Hancock announced during the state of the city address he plans to “infuse $28 million into an affordable housing fund.” He said he will create a special team to quickly move projects through the permitting process.
Despite facing an onslaught of criticism over his support of homeless encampment sweeps, the mayor has worked hard to address homelessness.
The issue usually takes top billing in his speeches, as it did in the State of the City address.

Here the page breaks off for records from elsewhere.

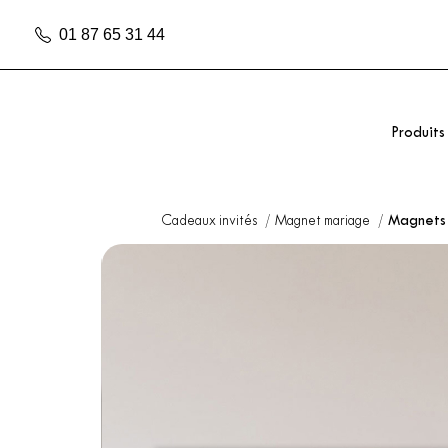
01 87 65 31 44
Produits
Cadeaux invités
Magnet mariage
Magnets 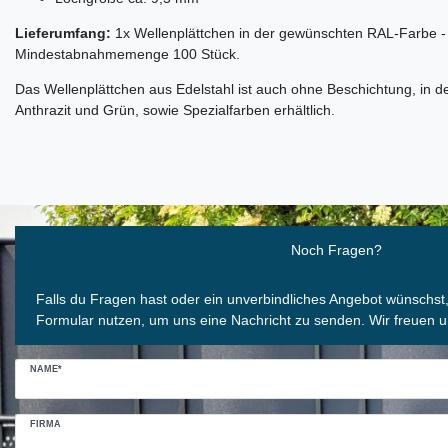
Lieferumfang:
1x Wellenplättchen in der gewünschten RAL-Farbe -
Mindestabnahmemenge 100 Stück.
Das Wellenplättchen aus Edelstahl ist auch ohne Beschichtung, in 
Anthrazit und Grün, sowie Spezialfarben erhältlich.
Ceres::Template.mailFormHoneypotLabel
Noch Fragen?
Falls du Fragen hast oder ein unverbindliches Angebot wünschst
Formular nutzen, um uns eine Nachricht zu senden. Wir freuen u
NAME*
FIRMA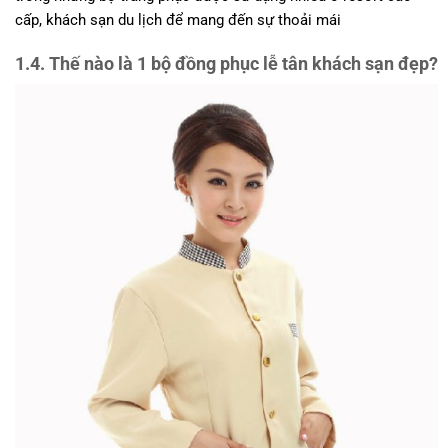
cấp, khách sạn du lịch để mang đến sự thoải mái
1.4. Thế nào là 1 bộ đồng phục lễ tân khách sạn đẹp?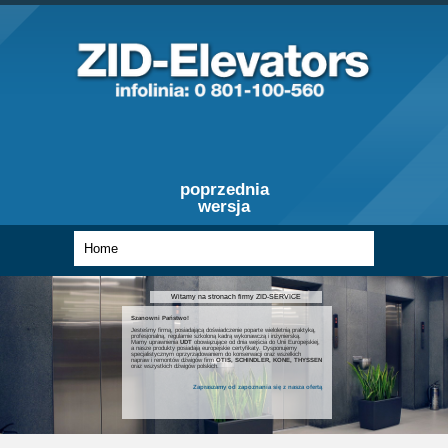
poprzednia
wersja
Witamy na stronach firmy ZID-SERVICE
Szanowni Państwo!
Jesteśmy firmą, posiadającą doświadczenie poparte wieloletnią praktyką,
profesjonalną, regularnie szkoloną kadrą wykonawczą i inżynierską.
Mamy uprawnienia
UDT
obowiązujące od dnia wejścia do Unii Europejskiej,
a nasze produkty posiadają europejskie certyfikaty. Dysponujemy
specjalistycznym oprzyrządowaniem do konserwacji oraz wszelkich
napraw i remontów dźwigów firm
OTIS, SCHINDLER, KONE, THYSSEN
oraz wszystkich dźwigów polskich.
Zapraszamy od zapoznania się z nasza ofertą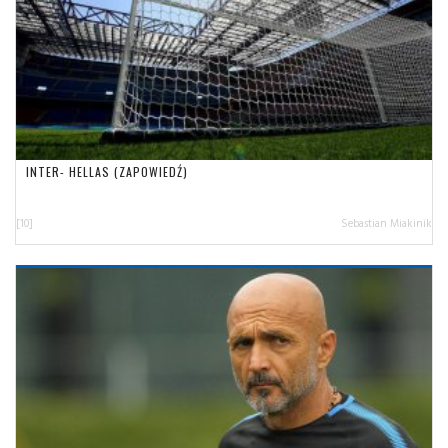
INTER- HELLAS (ZAPOWIEDŹ)
[10]
Sebastian Miakinik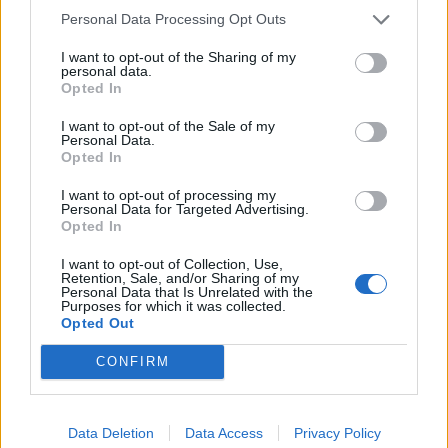
Personal Data Processing Opt Outs
I want to opt-out of the Sharing of my
personal data.
Opted In
I want to opt-out of the Sale of my
Personal Data.
Opted In
I want to opt-out of processing my
Personal Data for Targeted Advertising.
Opted In
I want to opt-out of Collection, Use,
Retention, Sale, and/or Sharing of my
Personal Data that Is Unrelated with the
Purposes for which it was collected.
Opted Out
CONFIRM
Data Deletion
Data Access
Privacy Policy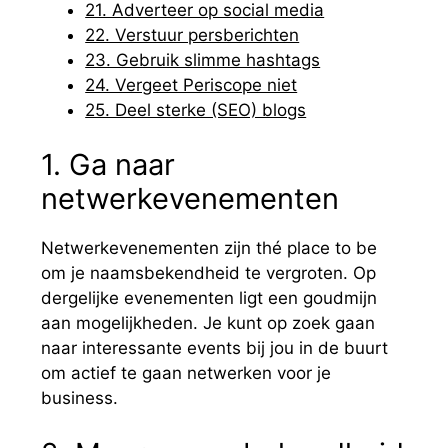
21. Adverteer op social media
22. Verstuur persberichten
23. Gebruik slimme hashtags
24. Vergeet Periscope niet
25. Deel sterke (SEO) blogs
1. Ga naar
netwerkevenementen
Netwerkevenementen zijn thé place to be
om je naamsbekendheid te vergroten. Op
dergelijke evenementen ligt een goudmijn
aan mogelijkheden. Je kunt op zoek gaan
naar interessante events bij jou in de buurt
om actief te gaan netwerken voor je
business.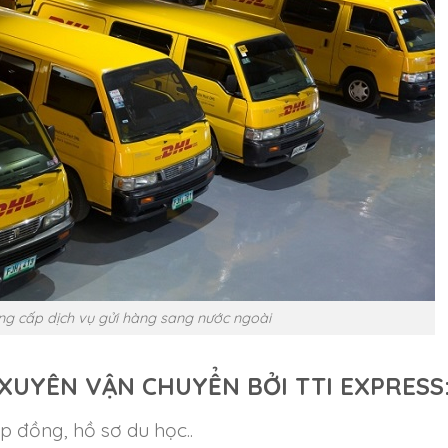
ng cấp dịch vụ gửi hàng sang nước ngoài
UYÊN VẬN CHUYỂN BỞI TTI EXPRESS
p đồng, hồ sơ du học..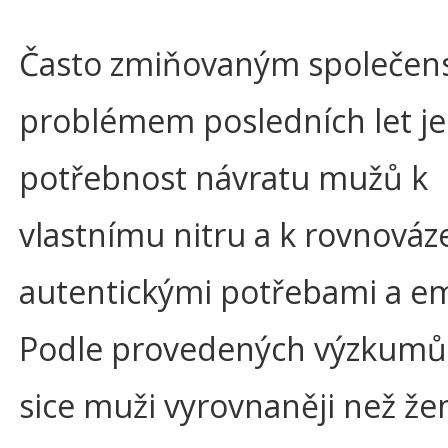
Často zmiňovaným společe
problémem posledních let je
potřebnost návratu mužů k
vlastnímu nitru a k rovnováz
autentickými potřebami a e
Podle provedených výzkumů
sice muži vyrovnaněji než že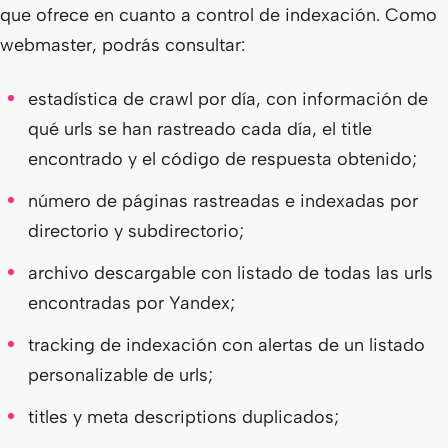
que ofrece en cuanto a control de indexación. Como
webmaster, podrás consultar:
estadística de crawl por día, con información de
qué urls se han rastreado cada día, el title
encontrado y el código de respuesta obtenido;
número de páginas rastreadas e indexadas por
directorio y subdirectorio;
archivo descargable con listado de todas las urls
encontradas por Yandex;
tracking de indexación con alertas de un listado
personalizable de urls;
titles y meta descriptions duplicados;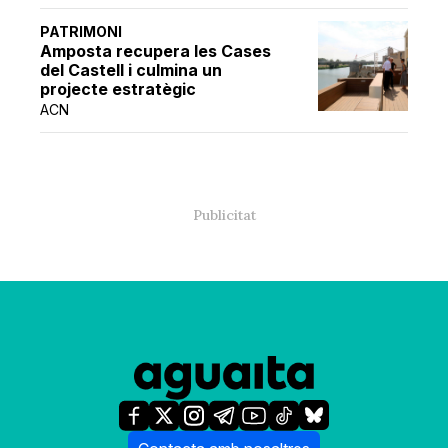
PATRIMONI
Amposta recupera les Cases
del Castell i culmina un
projecte estratègic
ACN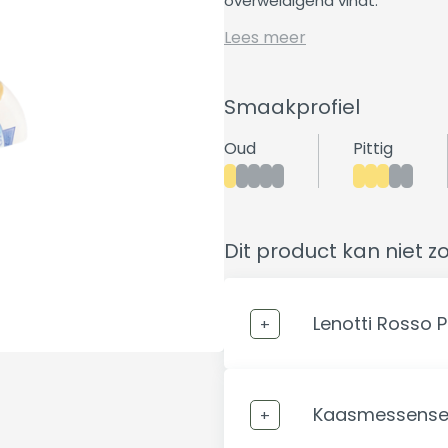
overweldigend vindt.
Lees meer
Smaakprofiel
Oud
Pittig
Dit product kan niet z
Lenotti Rosso 
Kaasmessenset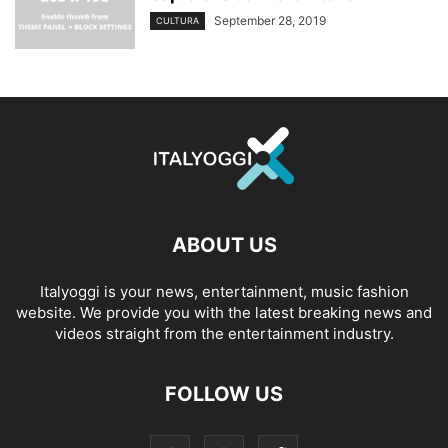
September 28, 2019
CULTURA
ABOUT US
Italyoggi is your news, entertainment, music fashion
website. We provide you with the latest breaking news and
videos straight from the entertainment industry.
FOLLOW US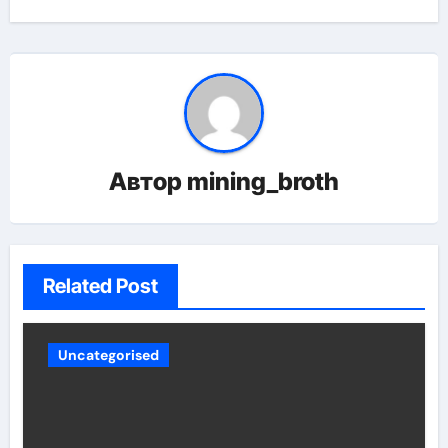
Автор
mining_broth
Related Post
Uncategorised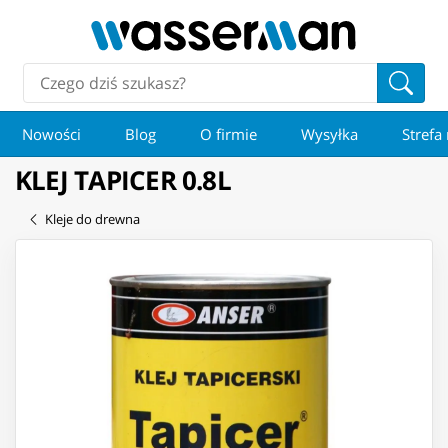
Nowości
Blog
O firmie
Wysyłka
Strefa
KLEJ TAPICER 0.8L
Kleje do drewna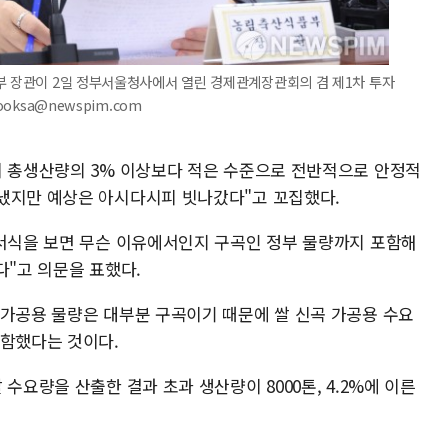
부 장관이 2일 정부서울청사에서 열린 경제관계장관회의 겸 제1차 투자
oksa@newspim.com
이 총생산량의 3% 이상보다 적은 수준으로 전반적으로 안정적
냈지만 예상은 아시다시피 빗나갔다"고 꼬집했다.
 서식을 보면 무슨 이유에서인지 구곡인 정부 물량까지 포함해
다"고 의문을 표했다.
 가공용 물량은 대부분 구곡이기 때문에 쌀 신곡 가공용 수요
포함했다는 것이다.
수요량을 산출한 결과 초과 생산량이 8000톤, 4.2%에 이른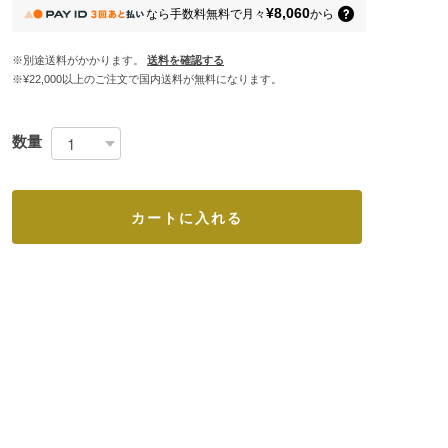
¥8,060
なら
手数料無料で
月々
から
※別途送料がかかります。
送料を確認する
※¥22,000以上のご注文で国内送料が無料になります。
数量
カートに入れる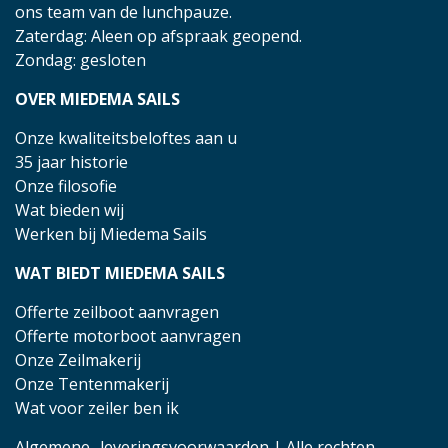
ons team van de lunchpauze.
Zaterdag: Aleen op afspraak geopend.
Zondag: gesloten
OVER MIEDEMA SAILS
Onze kwaliteitsbeloftes aan u
35 jaar historie
Onze filosofie
Wat bieden wij
Werken bij Miedema Sails
WAT BIEDT MIEDEMA SAILS
Offerte zeilboot aanvragen
Offerte motorboot aanvragen
Onze Zeilmakerij
Onze Tentenmakerij
Wat voor zeiler ben ik
Algemene- leveringsvoorwaarden
| Alle rechten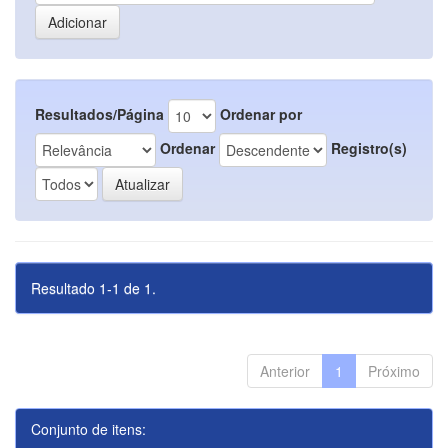
Resultados/Página
Ordenar por
Ordenar
Registro(s)
Resultado 1-1 de 1.
Anterior
1
Próximo
Conjunto de itens: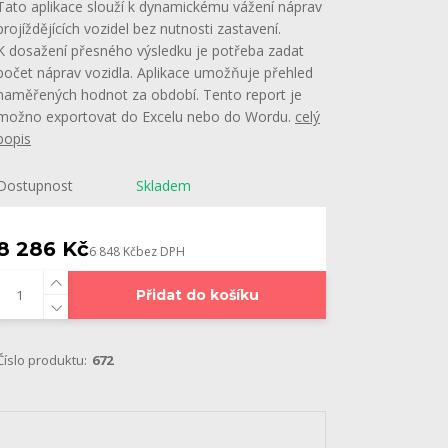
Tato aplikace slouží k dynamickému vážení náprav
projíždějících vozidel bez nutnosti zastavení.
K dosažení přesného výsledku je potřeba zadat
počet náprav vozidla. Aplikace umožňuje přehled
naměřených hodnot za období. Tento report je
možno exportovat do Excelu nebo do Wordu.
celý
popis
Dostupnost
Skladem
8 286 Kč
6 848 Kč
bez DPH
Přidat do košíku
Číslo produktu:
672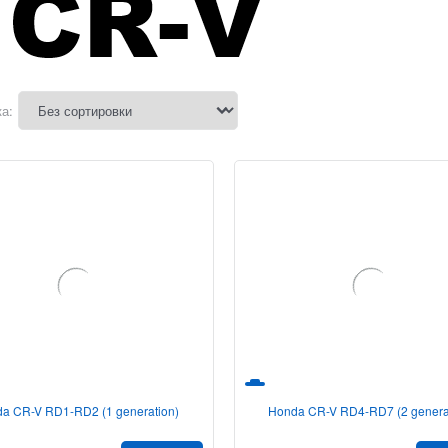
а:
a CR-V RD1-RD2 (1 generation)
Honda CR-V RD4-RD7 (2 genera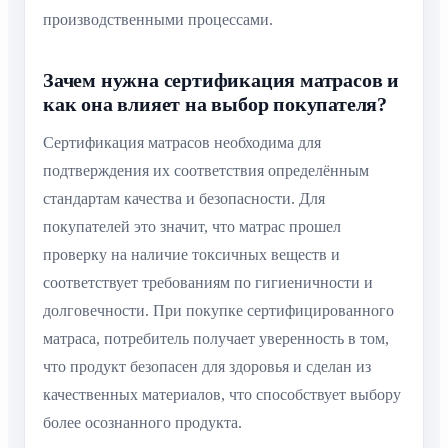
производственными процессами.
Зачем нужна сертификация матрасов и
как она влияет на выбор покупателя?
Сертификация матрасов необходима для
подтверждения их соответствия определённым
стандартам качества и безопасности. Для
покупателей это значит, что матрас прошел
проверку на наличие токсичных веществ и
соответствует требованиям по гигиеничности и
долговечности. При покупке сертифицированного
матраса, потребитель получает уверенность в том,
что продукт безопасен для здоровья и сделан из
качественных материалов, что способствует выбору
более осознанного продукта.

Hancock also discussed public safety in Denver. He said too many criminals are being released back onto the streets too quickly and breaking laws again. “This must be corrected,” he said.
Hancock spoke passionately about being there for people experiencing emotional distress. “Educate yourselves. Learn to recognize the signs of someone in crisis. No matter the circumstances, we can do better.”
Five-pronged approach to ending homelessness
The mayor recently rolled out his plan for addressing homelessness in the city. It includes:
“Accelerate plans to acquire and rehabilitate hotels and motels that can be converted to supportive housing. The city is currently working toward acquiring a 95-room hotel in northeast Denver and is eyeing additional acquisitions that may provide supportive housing much sooner than traditional housing development.
“Expand the use of innovative solutions, such as Safe Outdoor Spaces, for those living outside. This provides people with basic amenities, sanitation, rehousing support and other services that don’t exist in unmanaged encampments.
“Leverage existing partnerships with key organizations like the Denver Housing Authority. This will more quickly connect unhoused residents with available apartments through a surge in vouchers.
“Enhance programs that proved to be invaluable during the pandemic. The programs include rental assistance, utility assistance and eviction protection services.
“Grow the pipeline of new housing developments, and the preservation of existing homes, to support people across a wide range of income levels. This will not only create new affordable housing, but it also will create new jobs."